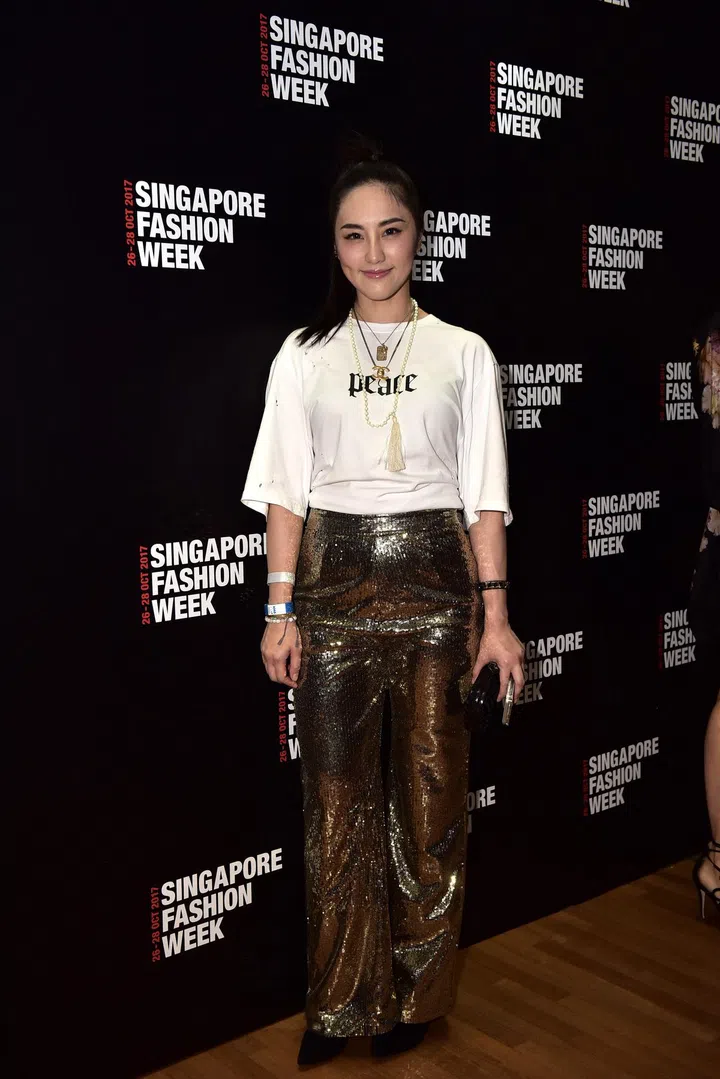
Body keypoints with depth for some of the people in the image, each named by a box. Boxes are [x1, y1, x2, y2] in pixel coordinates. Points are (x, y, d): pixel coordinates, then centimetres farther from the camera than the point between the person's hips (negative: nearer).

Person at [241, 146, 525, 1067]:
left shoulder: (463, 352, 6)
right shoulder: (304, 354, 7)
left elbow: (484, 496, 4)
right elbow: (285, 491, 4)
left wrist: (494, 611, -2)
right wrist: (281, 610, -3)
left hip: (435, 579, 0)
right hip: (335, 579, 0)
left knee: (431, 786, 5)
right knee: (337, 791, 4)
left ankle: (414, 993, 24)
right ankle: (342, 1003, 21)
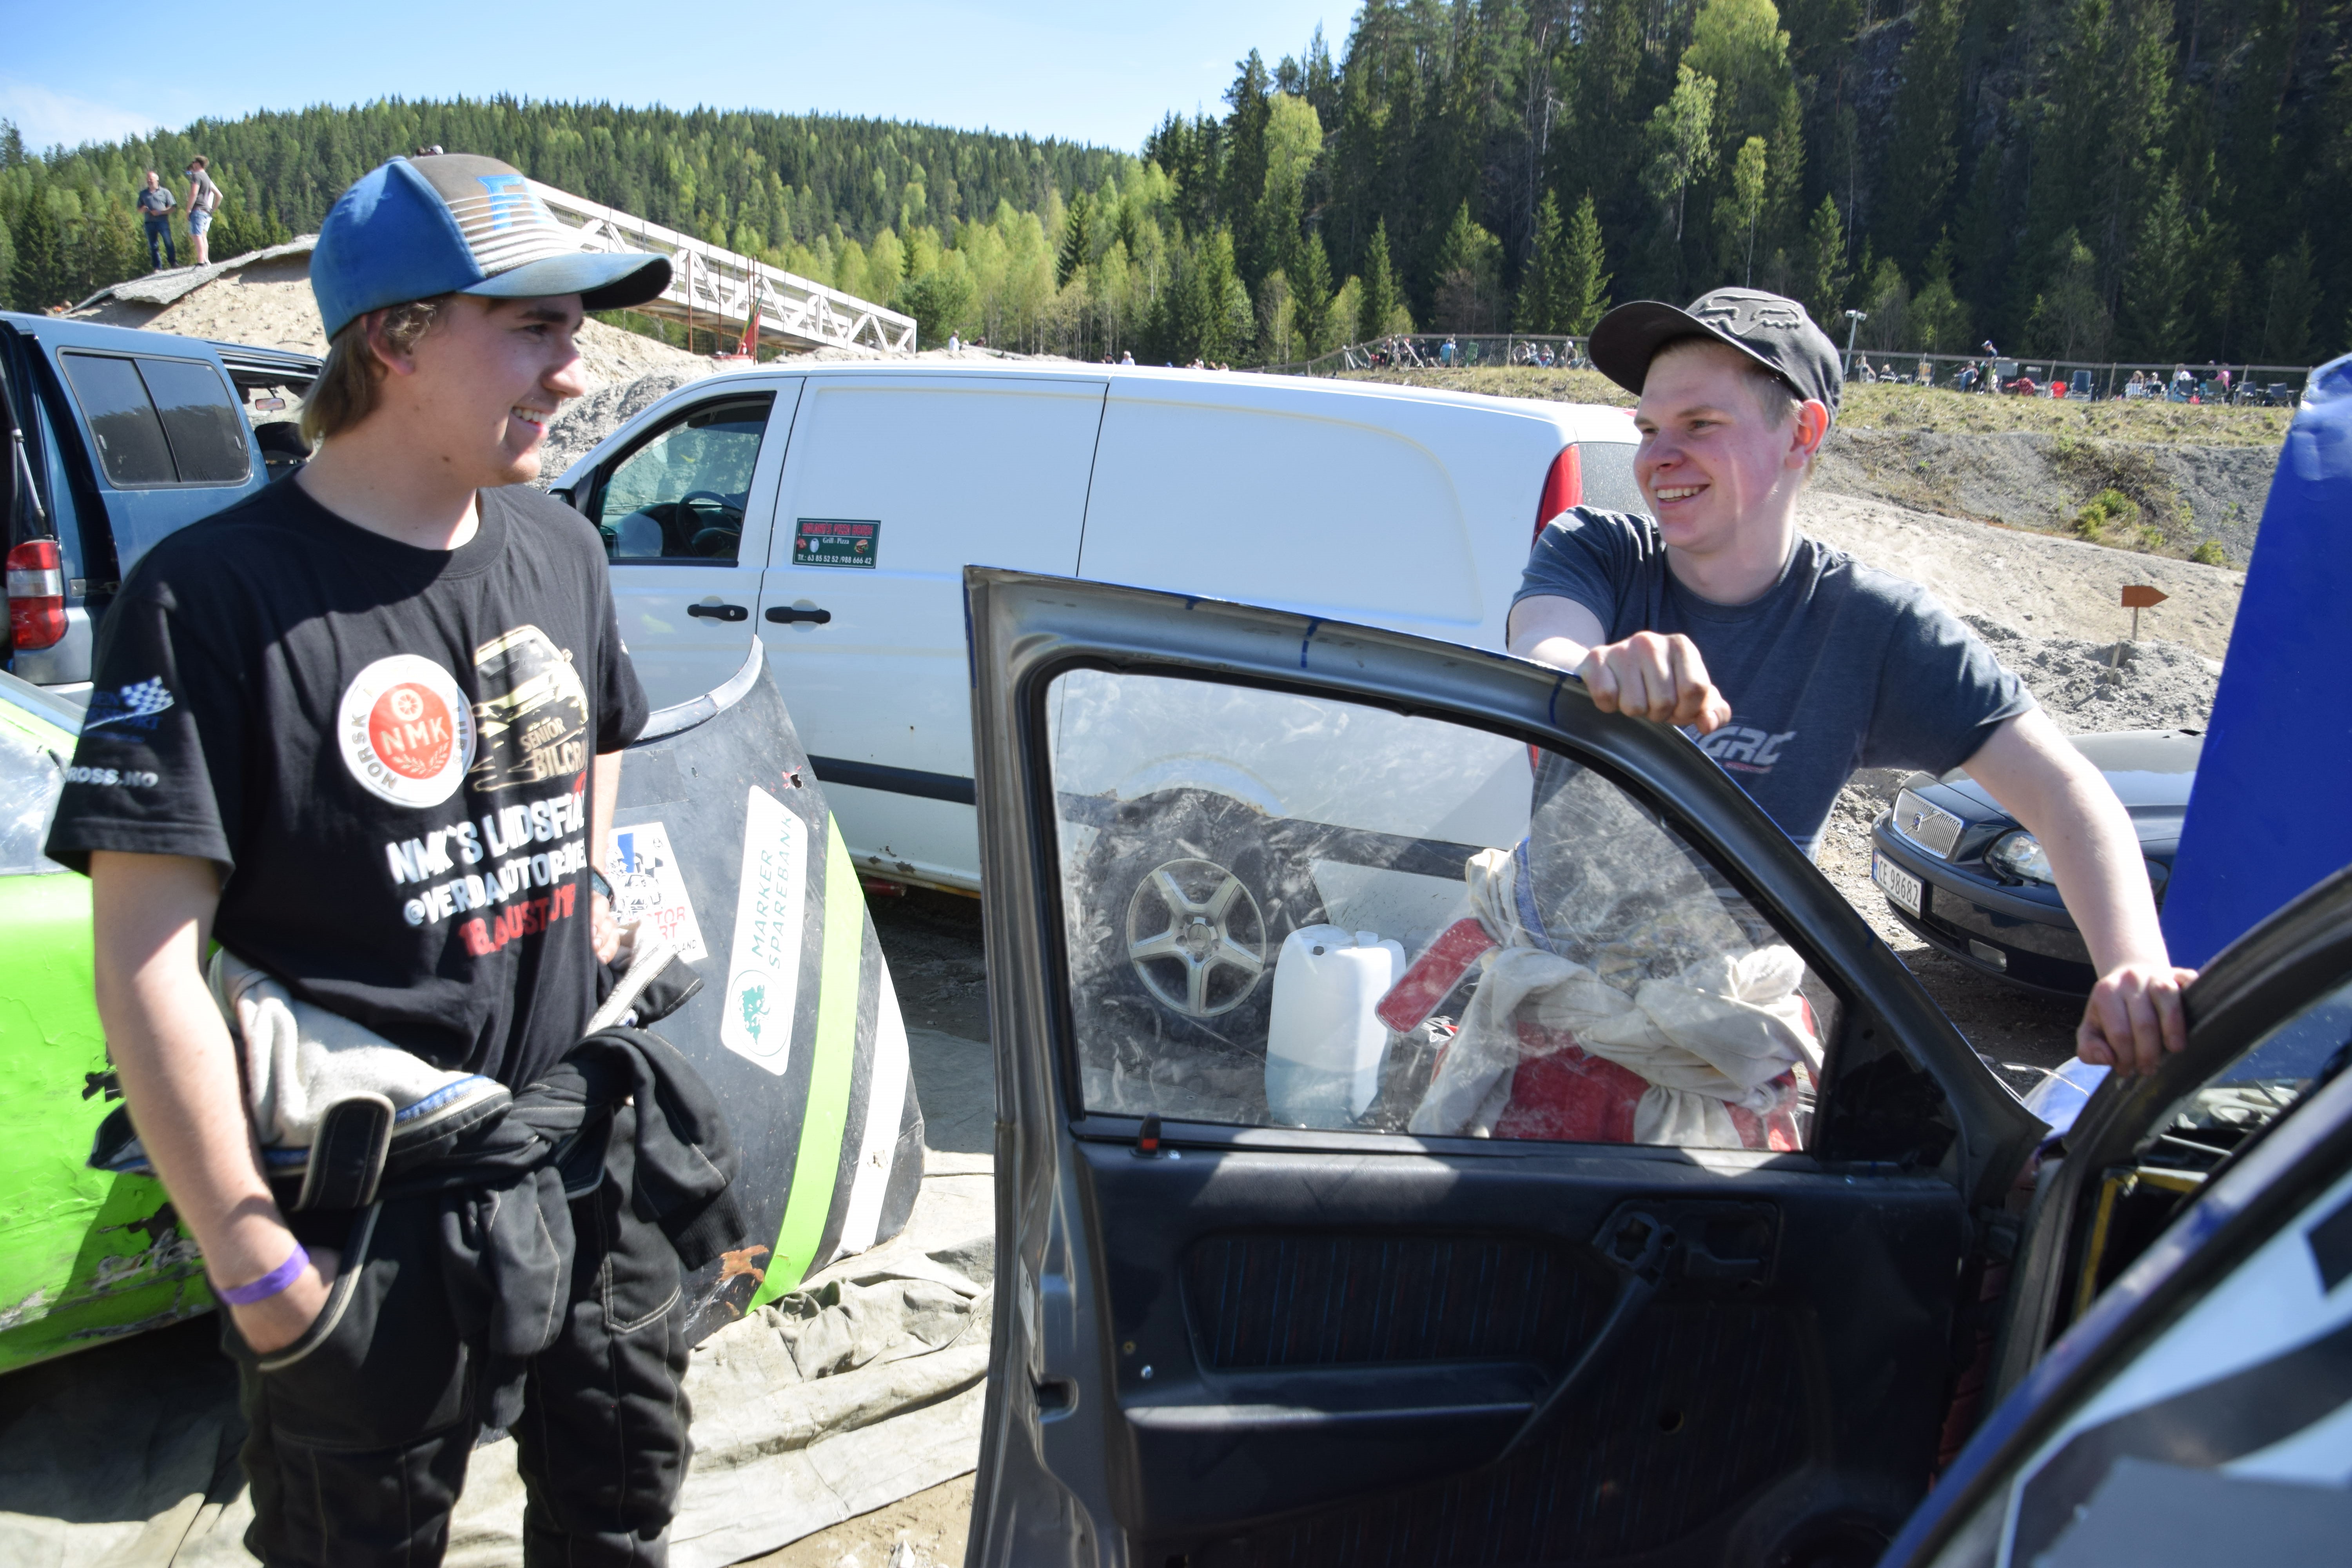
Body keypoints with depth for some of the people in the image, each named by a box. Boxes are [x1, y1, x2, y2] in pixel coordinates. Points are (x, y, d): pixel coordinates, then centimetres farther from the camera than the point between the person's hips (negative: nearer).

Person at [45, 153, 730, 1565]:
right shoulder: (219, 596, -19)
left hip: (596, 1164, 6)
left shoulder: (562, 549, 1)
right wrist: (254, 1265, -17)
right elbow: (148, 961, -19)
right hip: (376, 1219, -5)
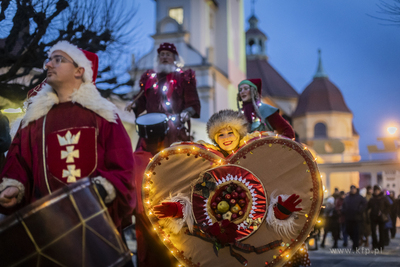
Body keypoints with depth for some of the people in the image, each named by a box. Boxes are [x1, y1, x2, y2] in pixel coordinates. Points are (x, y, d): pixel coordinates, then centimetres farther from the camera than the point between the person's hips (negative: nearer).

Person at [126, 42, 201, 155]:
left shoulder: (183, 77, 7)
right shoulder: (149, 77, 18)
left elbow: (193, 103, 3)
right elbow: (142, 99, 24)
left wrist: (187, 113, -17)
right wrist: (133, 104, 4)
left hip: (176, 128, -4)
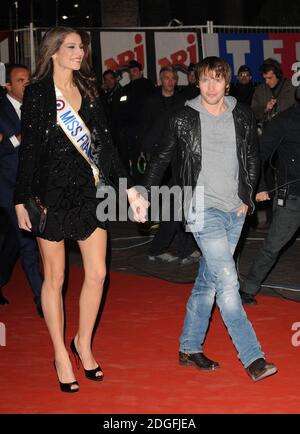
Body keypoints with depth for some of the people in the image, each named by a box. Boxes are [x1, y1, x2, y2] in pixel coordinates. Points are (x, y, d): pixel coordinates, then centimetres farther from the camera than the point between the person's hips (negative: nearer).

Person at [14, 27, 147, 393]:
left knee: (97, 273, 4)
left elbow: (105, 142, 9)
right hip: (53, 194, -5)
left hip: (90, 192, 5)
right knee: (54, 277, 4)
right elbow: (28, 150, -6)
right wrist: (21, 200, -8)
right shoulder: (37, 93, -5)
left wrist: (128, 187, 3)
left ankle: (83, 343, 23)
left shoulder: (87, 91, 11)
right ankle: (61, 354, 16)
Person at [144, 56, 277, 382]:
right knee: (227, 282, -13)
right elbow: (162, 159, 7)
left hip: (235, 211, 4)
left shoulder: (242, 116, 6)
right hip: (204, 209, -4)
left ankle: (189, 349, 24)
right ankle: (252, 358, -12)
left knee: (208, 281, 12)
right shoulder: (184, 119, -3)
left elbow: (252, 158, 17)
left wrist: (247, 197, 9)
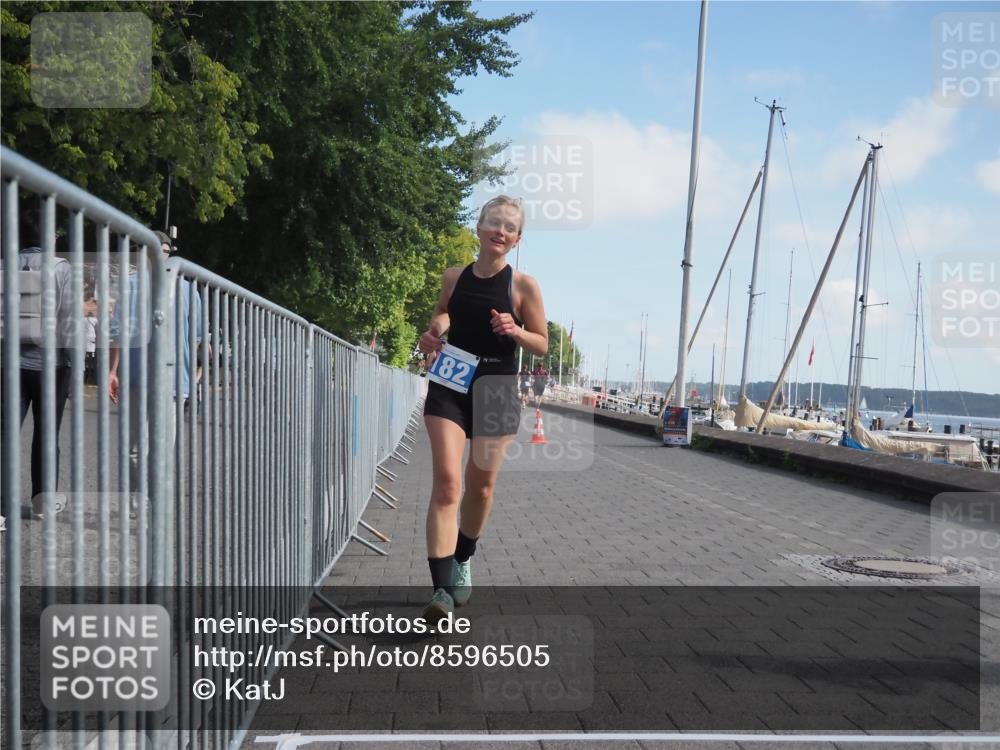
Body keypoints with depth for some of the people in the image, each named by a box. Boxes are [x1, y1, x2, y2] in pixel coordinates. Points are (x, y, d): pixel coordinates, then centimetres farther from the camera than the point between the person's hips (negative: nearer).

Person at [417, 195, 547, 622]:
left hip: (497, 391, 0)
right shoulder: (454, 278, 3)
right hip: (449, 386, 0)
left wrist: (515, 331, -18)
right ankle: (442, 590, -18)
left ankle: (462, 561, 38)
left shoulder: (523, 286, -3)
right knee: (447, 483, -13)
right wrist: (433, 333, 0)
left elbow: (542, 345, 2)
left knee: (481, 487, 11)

- - - -

Rewrite the rows from their beginning up to and including the line with "left shoulder: (463, 352, 6)", keeping the request text as it is and increasing every x, y and depth value in the keypoint answers by 142. Leave the pictures out.

RESPONSE TO THE TASK:
Body keypoints with depth for some of the people in the image, each named by a box. Boxes are [x1, y1, x2, y2] in pixel coordinates. Points are (x, y, d): pixel coordinates, then centimetres farther from the camera than the point between the person's hips (negative: nearer).

Person at [241, 146, 525, 1067]:
left shoulder: (605, 494, 148)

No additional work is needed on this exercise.